Clooney organise aujourd’hui la claque pour Hillary Clinton mais se garde bien d’agresser Bernie Sanders qu’il rejoindra sans difficulté si par extraordinaire le radical fait passer à l’as la première femme à avoir une chance de devenir la gendarme en chef du monde dit libre.

Dans le camp Hillary, George fait animateur d’un Club Med richement doté, où l’on croise les actrices Meryl Streep et Scarlett Johansson, les chanteuses Beyoncé et Jennifer Lopez, les rappeurs Snoop Dogg et Pharrell Williams, le basketteur Magic Johnson sans oublier le «philanthrope» Warren Buffet ou son copain de chambrée cacochyme Hugh Hefner, le fondateur de Playboy.

Dans le camp d’à côté, celui de Sanders, les rangs sont plus clairsemés. On ne distingue, pour l’instant, que les boucles «leftistes» des acteurs Mark Ruffalo et Susan Sarandon. Mais on peut être assuré que la jonction s’opérera en cas de basculement des espoirs et que Clooney sera un rallié guilleret.

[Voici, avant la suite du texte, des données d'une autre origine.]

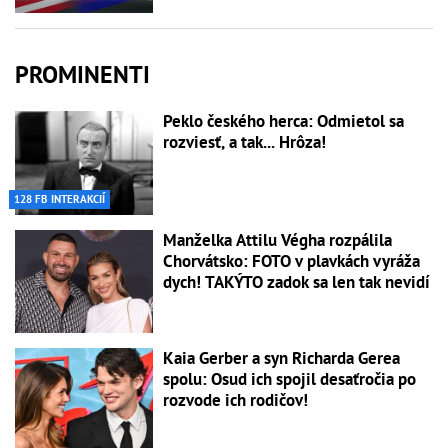
PROMINENTI
Peklo českého herca: Odmietol sa
rozviesť, a tak... Hrôza!
128 FB INTERAKCIÍ
Manželka Attilu Végha rozpálila
Chorvátsko: FOTO v plavkách vyráža
dych! TAKÝTO zadok sa len tak nevidí
Kaia Gerber a syn Richarda Gerea
spolu: Osud ich spojil desaťročia po
rozvode ich rodičov!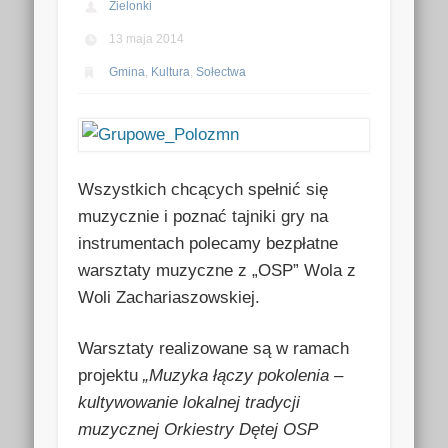
Zielonki
13 maja 2014
Gmina
,
Kultura
,
Sołectwa
Wszystkich chcących spełnić się
muzycznie i poznać tajniki gry na
instrumentach polecamy bezpłatne
warsztaty muzyczne z „OSP” Wola z
Woli Zachariaszowskiej.
Warsztaty realizowane są w ramach
projektu
„Muzyka łączy pokolenia –
kultywowanie lokalnej tradycji
muzycznej Orkiestry Dętej OSP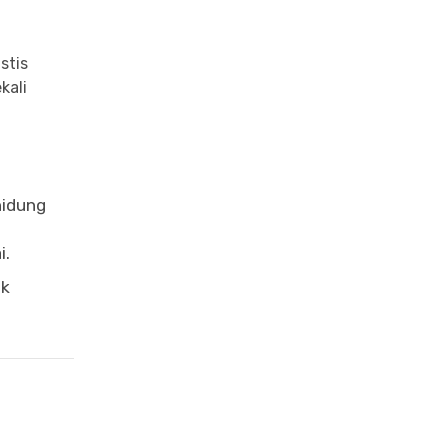
stis
kali
hidung
i.
ak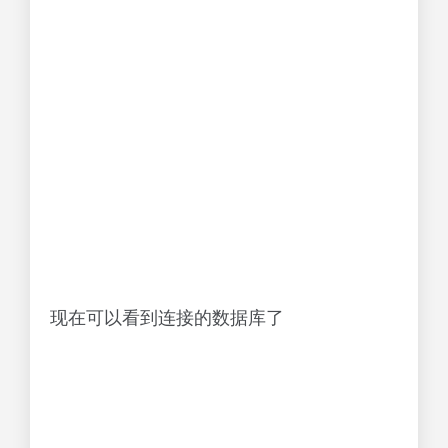
现在可以看到连接的数据库了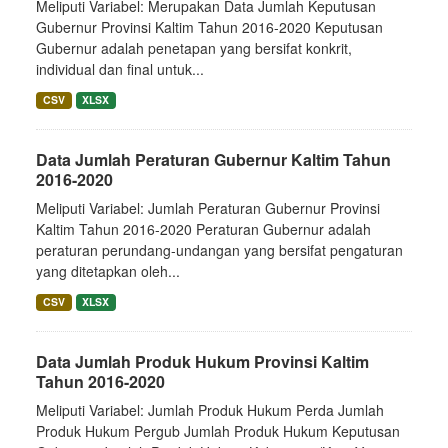
Meliputi Variabel: Merupakan Data Jumlah Keputusan
Gubernur Provinsi Kaltim Tahun 2016-2020 Keputusan
Gubernur adalah penetapan yang bersifat konkrit,
individual dan final untuk...
CSV
XLSX
Data Jumlah Peraturan Gubernur Kaltim Tahun
2016-2020
Meliputi Variabel: Jumlah Peraturan Gubernur Provinsi
Kaltim Tahun 2016-2020 Peraturan Gubernur adalah
peraturan perundang-undangan yang bersifat pengaturan
yang ditetapkan oleh...
CSV
XLSX
Data Jumlah Produk Hukum Provinsi Kaltim
Tahun 2016-2020
Meliputi Variabel: Jumlah Produk Hukum Perda Jumlah
Produk Hukum Pergub Jumlah Produk Hukum Keputusan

En France, depuis Montand et sa conversion du léninisme méridional au libéralisme économique dans les années 80, le show-biz est moins tonitruant même si ça brasse plutôt rose pâle en général. Mais le déboussolement gagne jusqu’aux grognards blanchis sous le harnais. J’aimerais d’ailleurs bien savoir comment Pierre Arditi ou Guy Bedos regardent les rétropédalages surréalistes de Hollande sur le code du travail.

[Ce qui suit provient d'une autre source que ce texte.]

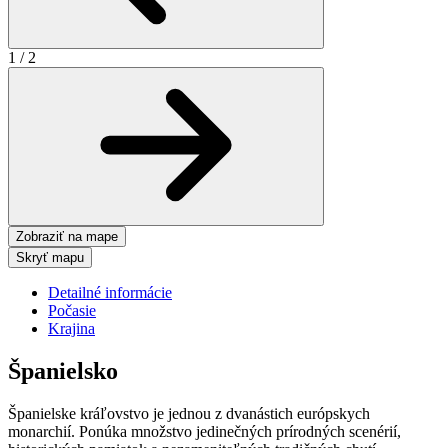
1
/
2
Zobraziť na mape
Skryť mapu
Detailné informácie
Počasie
Krajina
Španielsko
Španielske kráľovstvo je jednou z dvanástich európskych
monarchií. Ponúka množstvo jedinečných prírodných scenérií,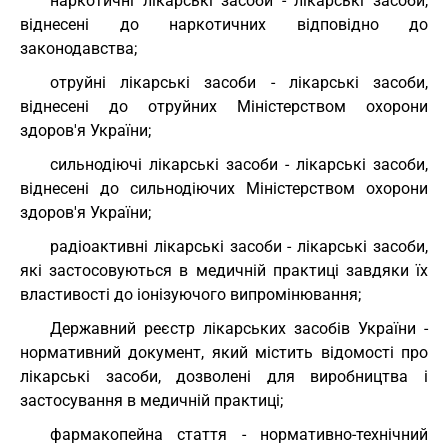
наркотичні лікарські засоби - лікарські засоби,
віднесені до наркотичних відповідно до
законодавства;
отруйні лікарські засоби - лікарські засоби,
віднесені до отруйних Міністерством охорони
здоров'я України;
сильнодіючі лікарські засоби - лікарські засоби,
віднесені до сильнодіючих Міністерством охорони
здоров'я України;
радіоактивні лікарські засоби - лікарські засоби,
які застосовуються в медичній практиці завдяки їх
властивості до іонізуючого випромінювання;
Державний реєстр лікарських засобів України -
нормативний документ, який містить відомості про
лікарські засоби, дозволені для виробництва і
застосування в медичній практиці;
фармакопейна стаття - нормативно-технічний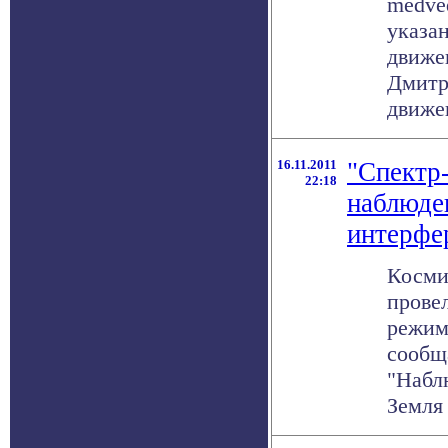
medve
указан
движе
Дмитр
движен
16.11.2011
"Спектр
22:18
наблюде
интерфе
Косми
прове
режим
сообщ
"Набл
Земля в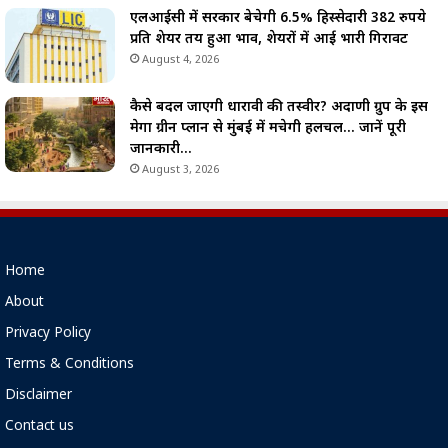
एलआईसी में सरकार बेचेगी 6.5% हिस्सेदारी 382 रुपये
प्रति शेयर तय हुआ भाव, शेयरों में आई भारी गिरावट
August 4, 2026
कैसे बदल जाएगी धारावी की तस्वीर? अदाणी ग्रुप के इस
मेगा ग्रीन प्लान से मुंबई में मचेगी हलचल… जानें पूरी
जानकारी…
August 3, 2026
Home
About
Privacy Policy
Terms & Conditions
Disclaimer
Contact us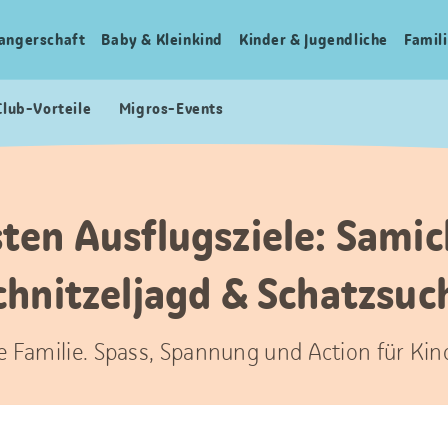
angerschaft
Baby & Kleinkind
Kinder & Jugendliche
Famili
Club-Vorteile
Migros-Events
sten Ausflugsziele: Samic
chnitzeljagd & Schatzsuc
ze Familie. Spass, Spannung und Action für Kin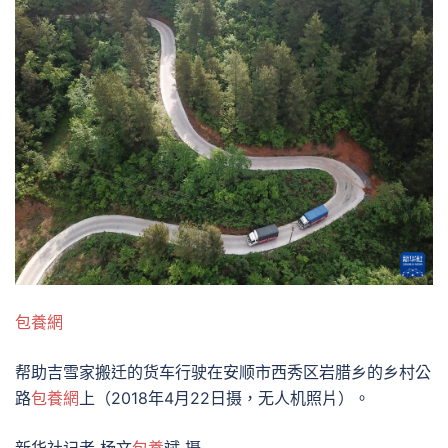
包養網
帮助吉雪家搬迁的货车行驶在安顺市西秀区岩腊乡的乡村公
路
包養網
上（2018年4月22日摄，无人机照片）。
新华社记者 杨文
包養
斌 摄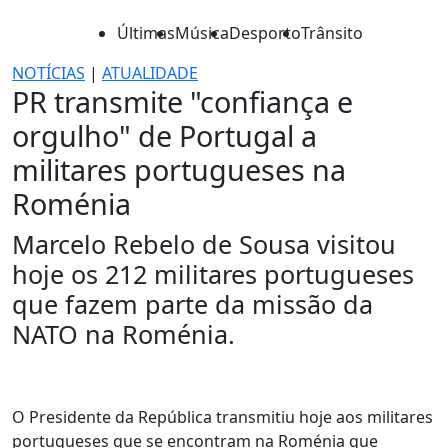
Últimas
Música
Desporto
Trânsito
NOTÍCIAS
|
ATUALIDADE
PR transmite "confiança e
orgulho" de Portugal a
militares portugueses na
Roménia
Marcelo Rebelo de Sousa visitou
hoje os 212 militares portugueses
que fazem parte da missão da
NATO na Roménia.
O Presidente da República transmitiu hoje aos militares
portugueses que se encontram na Roménia que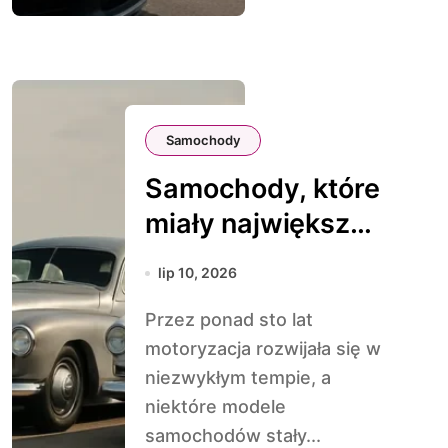
Samochody
Samochody, które
miały największy
wpływ na design
lip 10, 2026
XX wieku
Przez ponad sto lat
motoryzacja rozwijała się w
niezwykłym tempie, a
niektóre modele
samochodów stały...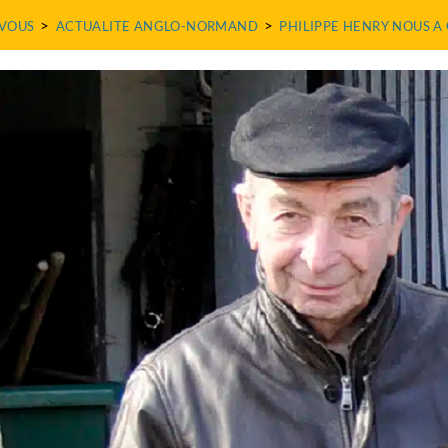
>
>
VOUS
ACTUALITE ANGLO-NORMAND
PHILIPPE HENRY NOUS A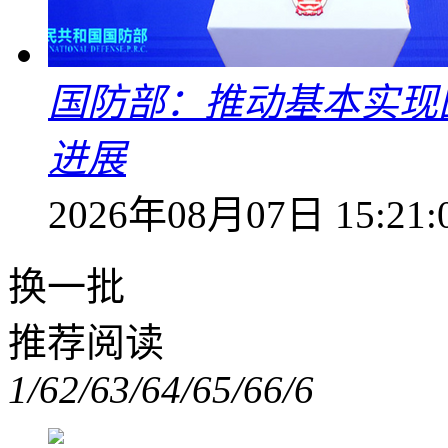
国防部：推动基本实现
进展
2026年08月07日 15:21:
换一批
推荐阅读
1/6
2/6
3/6
4/6
5/6
6/6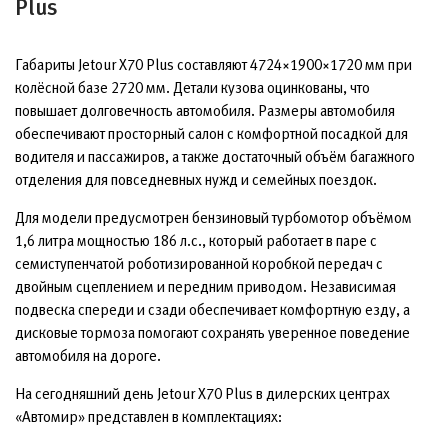
Plus
Габариты Jetour X70 Plus составляют 4724×1900×1720 мм при
колёсной базе 2720 мм. Детали кузова оцинкованы, что
повышает долговечность автомобиля. Размеры автомобиля
обеспечивают просторный салон с комфортной посадкой для
водителя и пассажиров, а также достаточный объём багажного
отделения для повседневных нужд и семейных поездок.
Для модели предусмотрен бензиновый турбомотор объёмом
1,6 литра мощностью 186 л.с., который работает в паре с
семиступенчатой роботизированной коробкой передач с
двойным сцеплением и передним приводом. Независимая
подвеска спереди и сзади обеспечивает комфортную езду, а
дисковые тормоза помогают сохранять уверенное поведение
автомобиля на дороге.
На сегодняшний день Jetour X70 Plus в дилерских центрах
«Автомир» представлен в комплектациях:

Disons que, loin des bataillons progressistes que recrutait Jack Lang, la France artiste de 2016 aurait plutôt l’inconséquence d’un Depardieu roulant des pelles à Poutine tout en confessant sa nostalgie de Castro ou d’un Johnny détumescent chantant indifféremment pour Sarko ou pour Charlie.

Quant à la relève, entre méfiance et indifférence, elle se fait attendre. Jamel et Omar Sy se font bêtement renvoyer à leur ethnicité banlieusarde, ce qui fait passer leurs propos à la trappe.

Il faut ajouter que, jeune marié, Clooney a élargi le champ de ses compétences. Le baby du Kentucky était très «domestic», le voilà international par alliance. Amal, 38 ans, avocate exerçant à Londres, décuple son potentiel. Clooney s’occupait du Darfour et de Haïti. Elle défend Assange et WikiLeaks, ou l’opposante ukrainienne Timochenko. Ensemble, ils félicitent Merkel pour l’accueil allemand des réfugiés et l’on dirait un couple officiel égalitaire en représentation diplomatique. Surtout, cette druze libanaise ouvre sur le Moyen-Orient un Irlandais d’origine.

Je ne détesterai pas que George ose une dernière facétie et aille au bout de sa passion politique. Une fois à la Maison Blanche, il pourra toujours bombarder Leo au secrétariat à l’environnement.